## Text excerpt
::::
Vanderbilt University Medical Center is working with the U.S. Department of Defense (DOD) in an expanded effort to rapidly develop monoclonal antibodies that can defend against emerging infections and other critical biological threats and possibly prevent the next pandemic.
In June, James Crowe Jr., MD, Robert Carnahan, PhD, and colleagues in the Vanderbilt Vaccine Center (VVC) began an “antibody sprint” to test how quickly they can develop neutralizing monoclonal antibodies against hantaviruses, potentially lethal viruses that attack critical organs, including the lungs and kidneys.
“We always seek to identify and develop potent and effective antibody therapeutics for the viral targets we are studying, but this effort has added complexity,” said Carnahan, VVC’s associate director, and professor of Pediatrics and Radiology & Radiological Sciences.
“Here we are tasked with identifying a single antibody combination that protects against all hantaviruses from all over the world, while completing that discovery program faster than ever,” he said.
Crowe, who directs the VVC, is the Ann Scott Carell Professor and a professor of Pediatrics and Pathology, Microbiology & Immunology at VUMC.
VUMC’s antibody collaboration with the DOD goes back to January 2018, when the medical center signed a five-year cooperative agreement with the U.S. Defense Advanced Research Projects Agency (DARPA) to develop protective treatments that can be rushed to health care providers within weeks after a viral outbreak — anywhere in the world.
::::
## Material shown
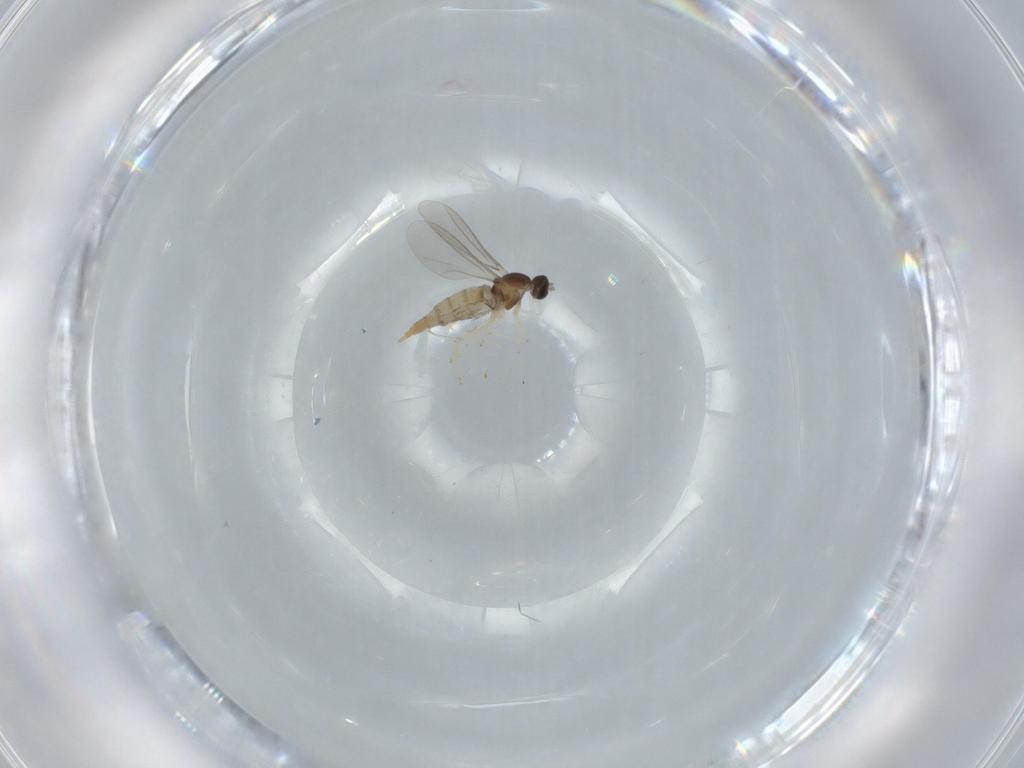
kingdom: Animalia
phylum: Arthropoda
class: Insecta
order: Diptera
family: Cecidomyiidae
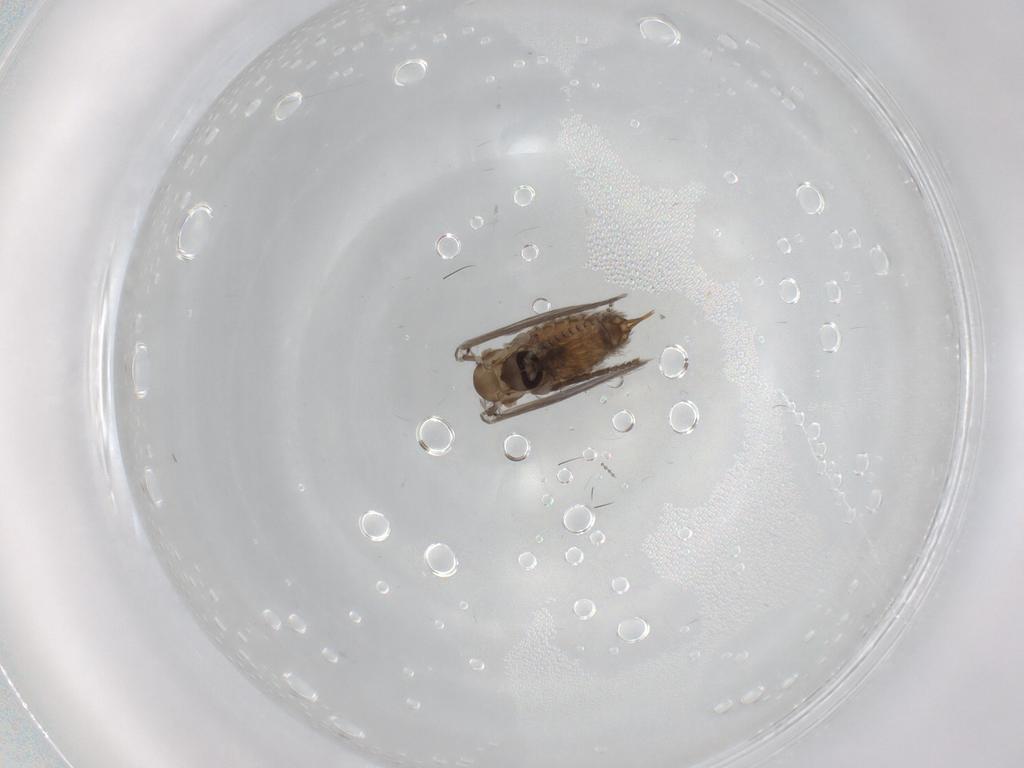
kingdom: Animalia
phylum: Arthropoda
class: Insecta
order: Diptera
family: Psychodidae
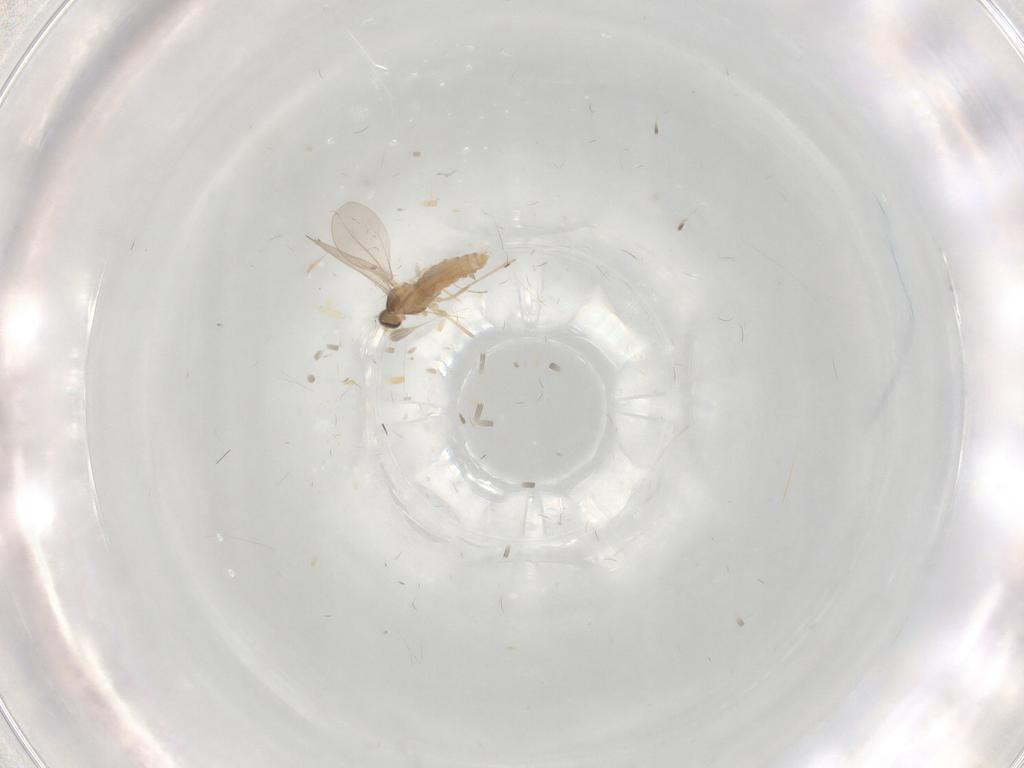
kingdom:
::::
## Required work
1: Answer these questions from the text on the Vanderbilt antibody work with the Defense Department:
(a) In what month did the "antibody sprint" begin?
(b) What is Carnahan's title at the VVC?
(c) When did VUMC sign its cooperative agreement with DARPA, and how long was the agreement?
2: Decide whether each statement agrees with the text on the Vanderbilt antibody work with the Defense Department. Answer yes or no, and quote the words of the text that settle it.
(a) Hantaviruses attack organs that include the lungs and kidneys.
(b) Crowe is the associate director of the VVC.
(c) The agreement with DARPA was signed for ten years.

## Answers to the problems
1:
(a) June
(b) Associate director
(c) January 2018; five years

2:
(a) Yes: "potentially lethal viruses that attack critical organs, including the lungs and kidneys"
(b) No: "Crowe, who directs the VVC"
(c) No: "signed a five-year cooperative agreement"